Stuffed zucchini
Gwen Schoen
Sacramento
Ingredients
4 large zucchini, about 6 oz. each
3 tbsp. olive oil
1/2 cup finely chopped onion
2 tsp. finely chopped garlic
1 lb. ground turkey
1/2 cup finely chopped mushroom caps
1/4 cup finely chopped celery
3 tbsp. dry white wine
3 tbsp. chopped fresh basil
1 tsp. chopped fresh rosemary
3/4 cup grated Parmesan cheese
1 egg, lightly beaten
2 tbsp. butter, softened
2 tsp. salt (optional)
2 tsp. freshly ground pepper (optional)
Directions
Preheat oven to 375 degrees. Rinse zucchini, then cut in half lengthwise. Use a small spoon to scoop out the pulp, leaving 1/4-inch-thick shells. Reserve shells and pulp.

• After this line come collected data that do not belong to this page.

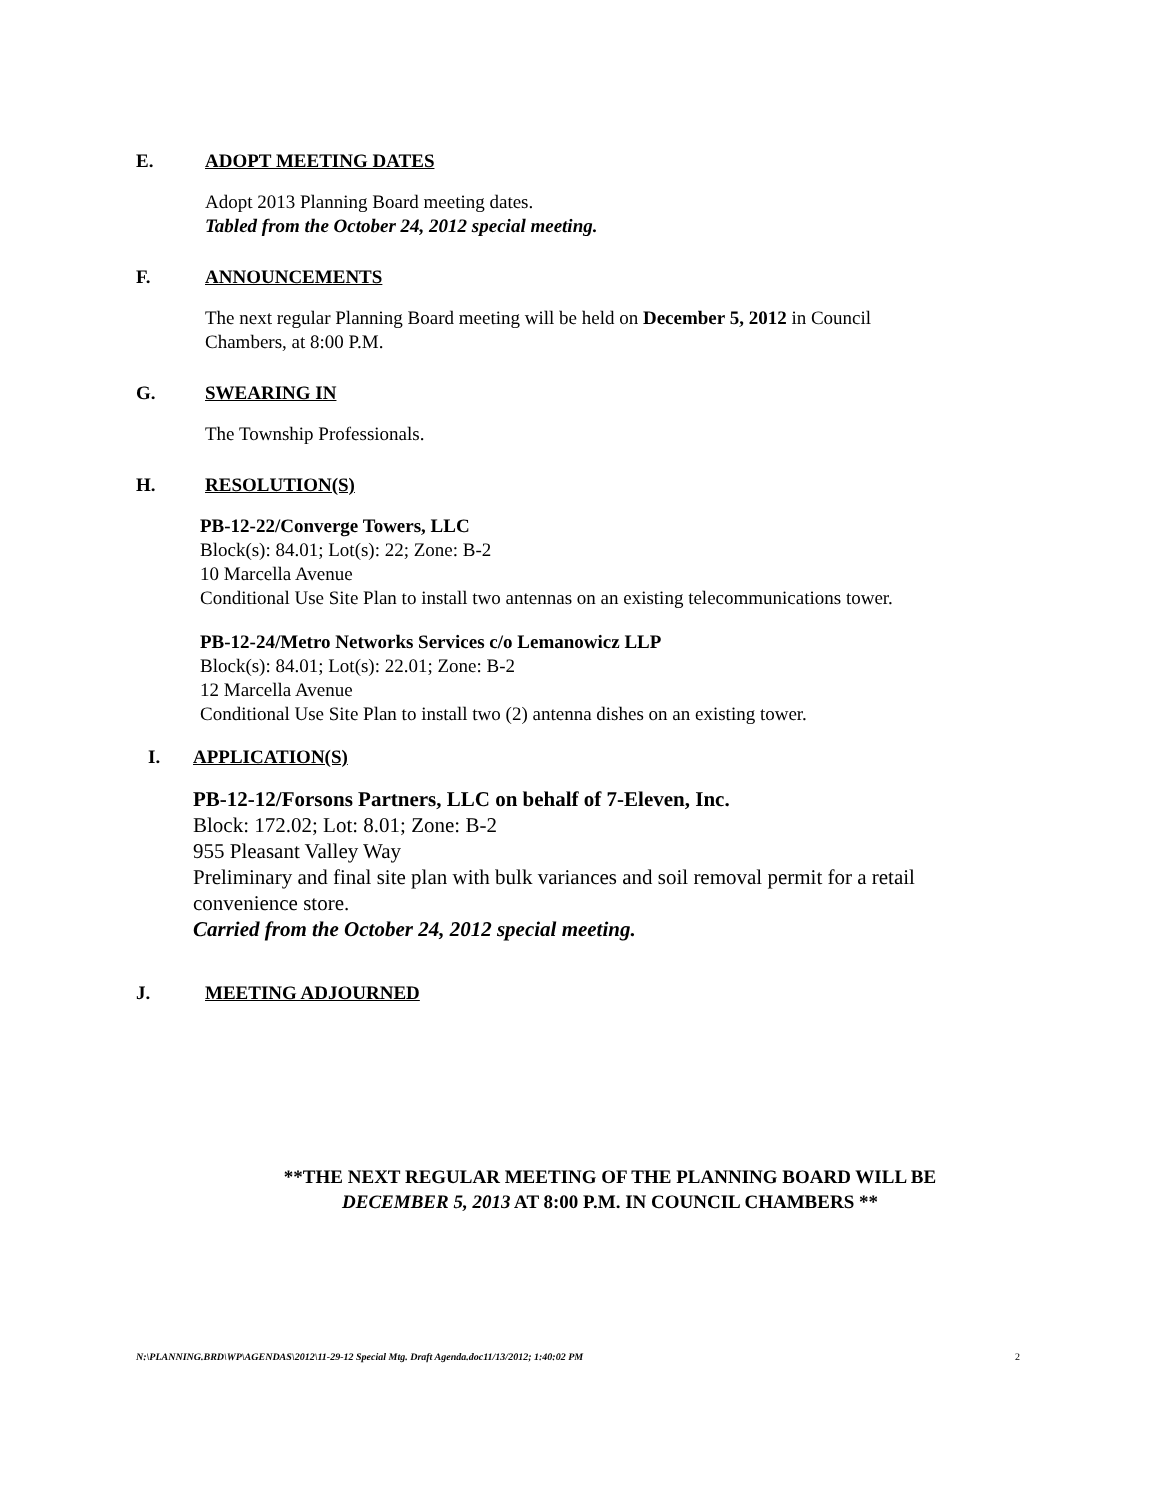E. ADOPT MEETING DATES
Adopt 2013 Planning Board meeting dates.
Tabled from the October 24, 2012 special meeting.
F. ANNOUNCEMENTS
The next regular Planning Board meeting will be held on December 5, 2012 in Council
Chambers, at 8:00 P.M.
G. SWEARING IN
The Township Professionals.
H. RESOLUTION(S)
PB-12-22/Converge Towers, LLC
Block(s): 84.01; Lot(s): 22; Zone: B-2
10 Marcella Avenue
Conditional Use Site Plan to install two antennas on an existing telecommunications tower.
PB-12-24/Metro Networks Services c/o Lemanowicz LLP
Block(s): 84.01; Lot(s): 22.01; Zone: B-2
12 Marcella Avenue
Conditional Use Site Plan to install two (2) antenna dishes on an existing tower.
I. APPLICATION(S)
PB-12-12/Forsons Partners, LLC on behalf of 7-Eleven, Inc.
Block: 172.02; Lot: 8.01; Zone: B-2
955 Pleasant Valley Way
Preliminary and final site plan with bulk variances and soil removal permit for a retail
convenience store.
Carried from the October 24, 2012 special meeting.
J. MEETING ADJOURNED
**THE NEXT REGULAR MEETING OF THE PLANNING BOARD WILL BE
DECEMBER 5, 2013 AT 8:00 P.M. IN COUNCIL CHAMBERS **
N:\PLANNING.BRD\WP\AGENDAS\2012\11-29-12 Special Mtg. Draft Agenda.doc11/13/2012; 1:40:02 PM 2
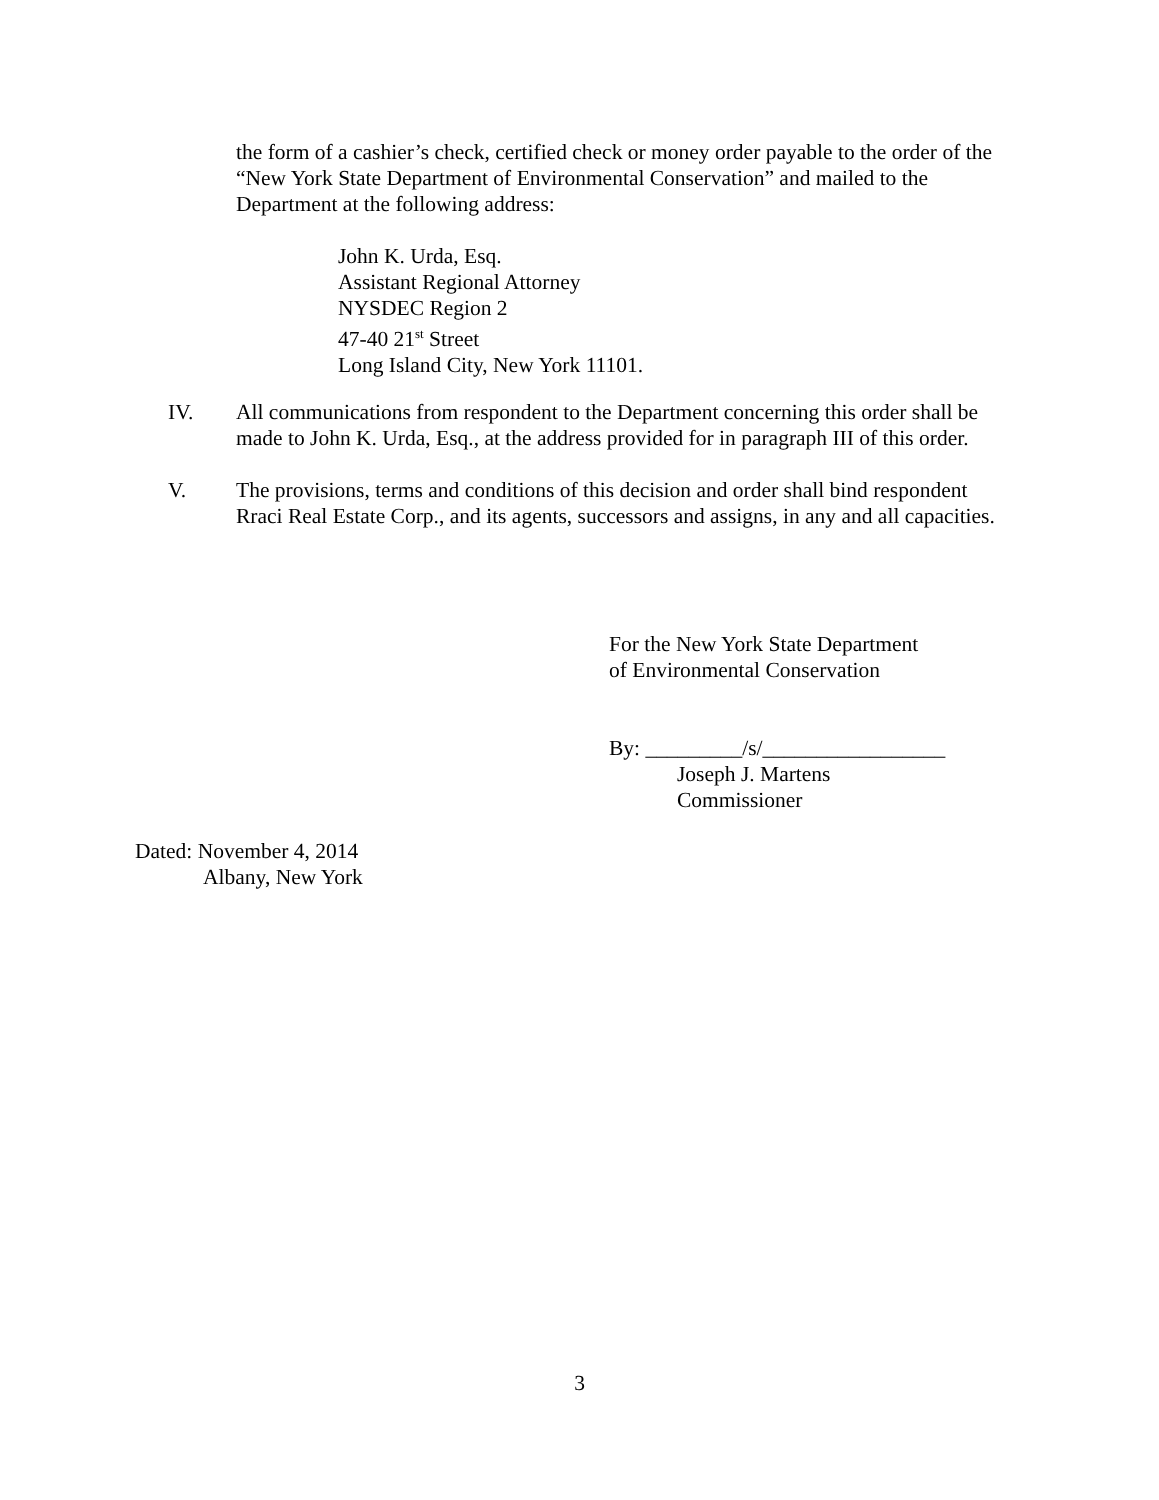the form of a cashier’s check, certified check or money order payable to the order of the “New York State Department of Environmental Conservation” and mailed to the Department at the following address:
John K. Urda, Esq.
Assistant Regional Attorney
NYSDEC Region 2
47-40 21<sup>st</sup> Street
Long Island City, New York 11101.
IV. All communications from respondent to the Department concerning this order shall be made to John K. Urda, Esq., at the address provided for in paragraph III of this order.
V. The provisions, terms and conditions of this decision and order shall bind respondent Rraci Real Estate Corp., and its agents, successors and assigns, in any and all capacities.
For the New York State Department
of Environmental Conservation
By: _________/s/_________________
Joseph J. Martens
Commissioner
Dated: November 4, 2014
Albany, New York
3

Heat olive oil in a large skillet over medium heat. Add onion and sauté for 1 to 2 minutes, until translucent. Add garlic and ground turkey and stir-fry over medium heat until turkey is cooked and browned, about 7 minutes. Add extra oil if necessary. Add mushrooms, celery, wine, basil, rosemary and reserved zucchini pulp. Continue to cook for 2 to 3 minutes, until mixture is heated thoroughly. Remove from heat, place in a bowl and let cool until it is just warm to the touch. Gently blend in cheese, egg and butter. Add salt and pepper, if desired. Fill zucchini shells with the mixture, mounding it slightly.
Pour hot water into a baking pan with 1-inch sides until the pan has about 1/4 inch of water. Place filled zucchini halves in the pan and bake for 40 minutes or until golden brown.